Their sturdier replacements, carved in Italy from Carrara marble, will be installed in February.

On Friday, contractors from Rugo Stone LLC, of Lorton, started removing the capitals, beginning on the Rotunda’s Lawn-facing south portico. They’re using a complex trolley system to move the stone blocks to a position where they could be removed.

The capital work is part of a $50 million renovation to the centerpiece of U.Va.’s Academical Village, a project which will upgrade all the mechanical systems in the building, effect repairs, improve access and install an underground service room. The renovations are scheduled to be complete by mid-summer 2016.

On Friday morning, workers carefully levered up the first 6,100-pound capital, which had been held in place by its own weight, then inserted a steel cart underneath it and assembled a steel frame around the stone. They wheeled the whole assembly out from under the portico roof on a track before attaching straps to the frame, allowing a crane to hoist it and gently lower it to the ground.

Workers then dismantled the steel frame and transferred the capitals to pallets for storage. Tentative plans call for incorporating them into the redesigned landscaping around the Rotunda.

Once all of the south portico capitals are removed, the new capitals – sculpted to replicate Thomas Jefferson’s original design – will be installed, starting in February. Scaffolding is supporting the portico roof during this process.

The old capitals, installed after the 1895 fire that heavily damaged the Rotunda, are disintegrating and have been shrouded in black mesh for the past five years to keep crumbling pieces of marble from falling on passers-by. While Jefferson’s original capitals came from Carrara, Italy, architect Stanford White of the New York firm of McKim, Mead & White, who redesigned the Rotunda after the fire, had their replacements fashioned from domestic marble. They were installed as rough-cut stone, which was carved in place several years later.

“We noticed a big crack in one of the capitals and that is what started all of this,” said Brian Hogg, a senior preservation planner with the Office of the Architect for the University.

Initially, University officials sought to repair the capitals, until it became clear that the damage was severe enough that they needed to be replaced.

“We don’t know why the capitals failed,” Hogg said. “There is a laundry list of factors and it could be any combination of them.”

According to a 2010 assessment prepared by Milner & Carr Conservation LLC of Philadelphia, and Robert Silman Associates PLLC of Washington, D.C., McKim, Mead & White used a fine-grained white marble, most likely originating from Vermont, that did not stand up to the elements.

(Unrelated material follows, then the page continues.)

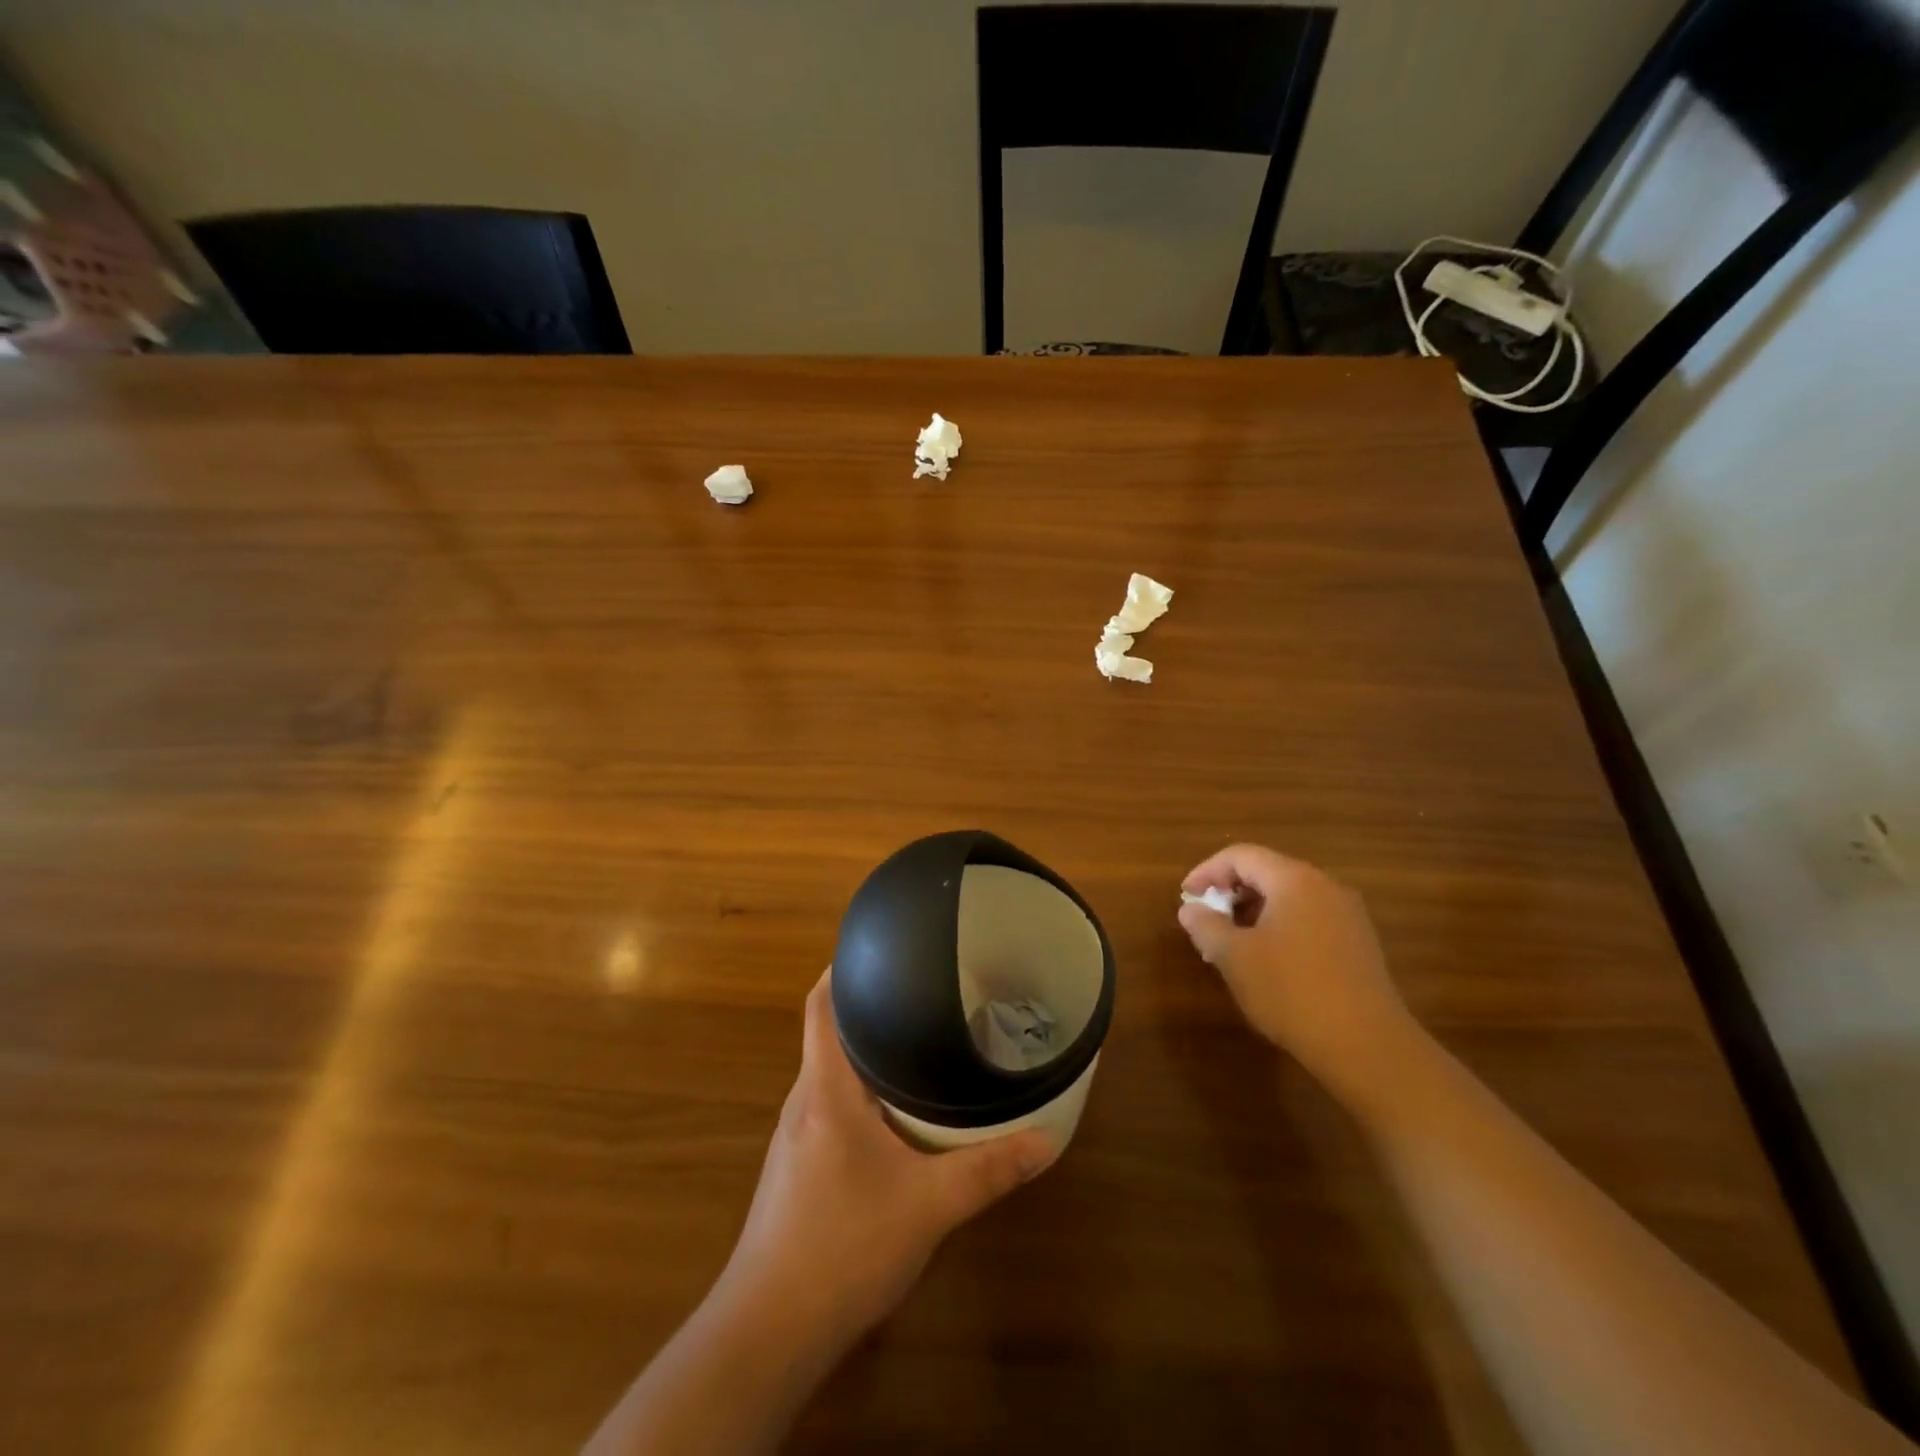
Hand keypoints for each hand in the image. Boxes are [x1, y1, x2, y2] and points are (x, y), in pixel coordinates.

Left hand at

The porousness of the stone led to its deterioration, allowing moisture to build up in micro-cracks, forcing the stone particles apart when it freezes. This process would repeat year after year, leaving the stone weaker each time.

Pollution also likely contributed to the stone’s destruction.

“One factor in this dissolution process is the formation of gypsum crust, which is the process by which atmospheric pollutants are deposited on the stone and convert the surface of the marble to gypsum,” according to the report. “This crust can trap moisture and pollutants within the stone and perpetuate the dissolution process.”

Birds – and the measures taken to keep them off the capitals – were also factors.

“Another contributing factor is the presence of bird excrement and bird deterrent on elements such as the projecting acanthus leaves,” the report reads. “The bird excrement contains salts and acids, which can break down the composition of the stone. The bird deterrent has sealed the surface of the stone, also preventing moisture and pollutants within the stone from escaping.”

Other capitals in the Academical Village are original and surviving well. They were subjected to petrographic testing, a process which determines the mineral components of certain types of rock.

“Pavilions II, III, V and VIII all have original, Jefferson-period marble capitals from Carrara, and they are in good condition,” said James Zehmer, assistant project manager of the Rotunda for Facilities Management. “As a part of the replication process, we had petrographic testing done on a small fragment of an original Jeffersonian Rotunda capital and on a fragment of the new marble from Carrara. They were almost a perfect match, both geographically and petrographically, so we have a high level of confidence that these capitals will stand up to the conditions that led to the degradation of the capitals installed in the 1890s.”